Unity is key when negotiating with the major telcos, however, unity is not something the TV broadcast industry appears to be any good at.
About two weeks ago Telco Sprint announced that it would soon begin offering several cell phones with an internal chip that can receive over-the-air FM radio broadcasts. It’s not IP delivered radio, its pure RF.
The agreement—which ensures that over the next three years a number of Android and Windows devices that include internal radio tuning chips as a standard feature—will be readily available for those that want them, was a huge win for the radio industry in general and for Jeff Smulyan, CEO of Emmis Communications; a guy that has been pushing for this announcement for several years. Universal public safety information dissemination and free music were among Smulyan’s many tools he used to sway the deal, but the truth is that putting a radio app on easily available cell phones that are managed by a major wireless data provider was all about keeping terrestrial radio relevant in a mobile consumer world. The Sprint deal does just that.
The same milestone announcement has not come for TV broadcasters and their nascent Mobile DTV services. Sure, the Mobile 500 Alliance and Mobile Content Venture (MCV) groups have made a deal with MetroPCS, the fourth largest carrier in the U.S., to provide a cell phone with an internal ATSC A/153-compliant TV receiver chip, But don't hold your breath trying to find a Samsung Galaxy S Lightray 4G phone with the required chip and antenna. Bob Seidel, Vice Presidentof CBS Engineeringand Advanced Technology,said he had to go to the northern part of Manhattan (in New York City) to find one. Located in Harlem, that particular store is among the least visited in the city.
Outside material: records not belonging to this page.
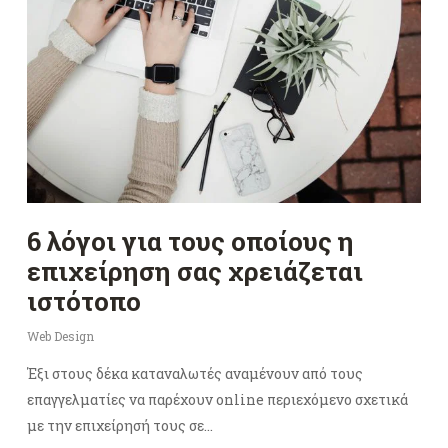
6 λόγοι για τους οποίους η
επιχείρηση σας χρειάζεται
ιστότοπο
Web Design
Έξι στους δέκα καταναλωτές αναμένουν από τους
επαγγελματίες να παρέχουν online περιεχόμενο σχετικά
με την επιχείρησή τους σε…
In early 2012, the MCV issued a press release stating that the move “allows Dyle to take the first step in realizing the broadcaster vision of live, local TV on every smartphone.”
It's a nice vision, but far from reality. Radio has proven time and again that in times of disaster, either natural or manmade, consumers have turned to their handy “music box” for comfort. Television is certainly a more satisfying experience, but, as a survivor of the recent Hurricane Sandy, battery-powered radios are much more readily available than portable digital TVs. And when one is available—we secured one during the resulting power outages caused by Sandy—(unlike radio) signal reception is far from assured.
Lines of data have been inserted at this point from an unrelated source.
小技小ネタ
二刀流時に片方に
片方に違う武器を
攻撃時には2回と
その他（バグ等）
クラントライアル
In enjoying his newly brokered deal with Sprint, Emmis’ Smulyan said he was “gratified by the unity I have seen in our industry. It seems every broadcaster I know has supported this effort.”
Unity is key when negotiating with the major telcos, however, unity is not something the TV broadcast industry appears to be any good at. Look at the fact that we’ve got two entities of TV stations (Mobile 500 and MCV) working deals and launching new mobile video services separately from each other. If the Open Mobile Video Coalition (OMVC), now controlled by the NAB, can't bring them together, who can?
The Sprint deal to put radio receiver chips inside cell phones bodes well for radio’s future. Consumers don't want an external antenna or dongle on their mobile devices, they want to simply launch a pre-loaded application and begin consuming media. Television industry’s splintered approach is both inadequate and doomed to fail.
Mobile DTV won't be successful until it is available with the touch of a widget or icon on the phone or tablet you know and love so well. Don't ask consumers to use a 1980’s style antenna, or a dongle that requires you to remove your protective case, plug in the device and then synch it up using a clunky software interface. Answering the question “Can you hear me now?” is key to radio’s future. Mobile DTV needs to be seen everywhere as well.
Smulyan’s victory could crack open the box for TV stations to reach a similar, ubiquitous carriage agreement. If Mobile DTV is to be successful in the U.S., it has to aggressively compete with the variety of services out there. It's not impossible (there are hundreds of music streaming services available and radio still got its deal) but with each passing year it's getting harder and harder to accomplish. Maybe Smulyan, who used to oversee several TV stations, can put in a good word for OTA television.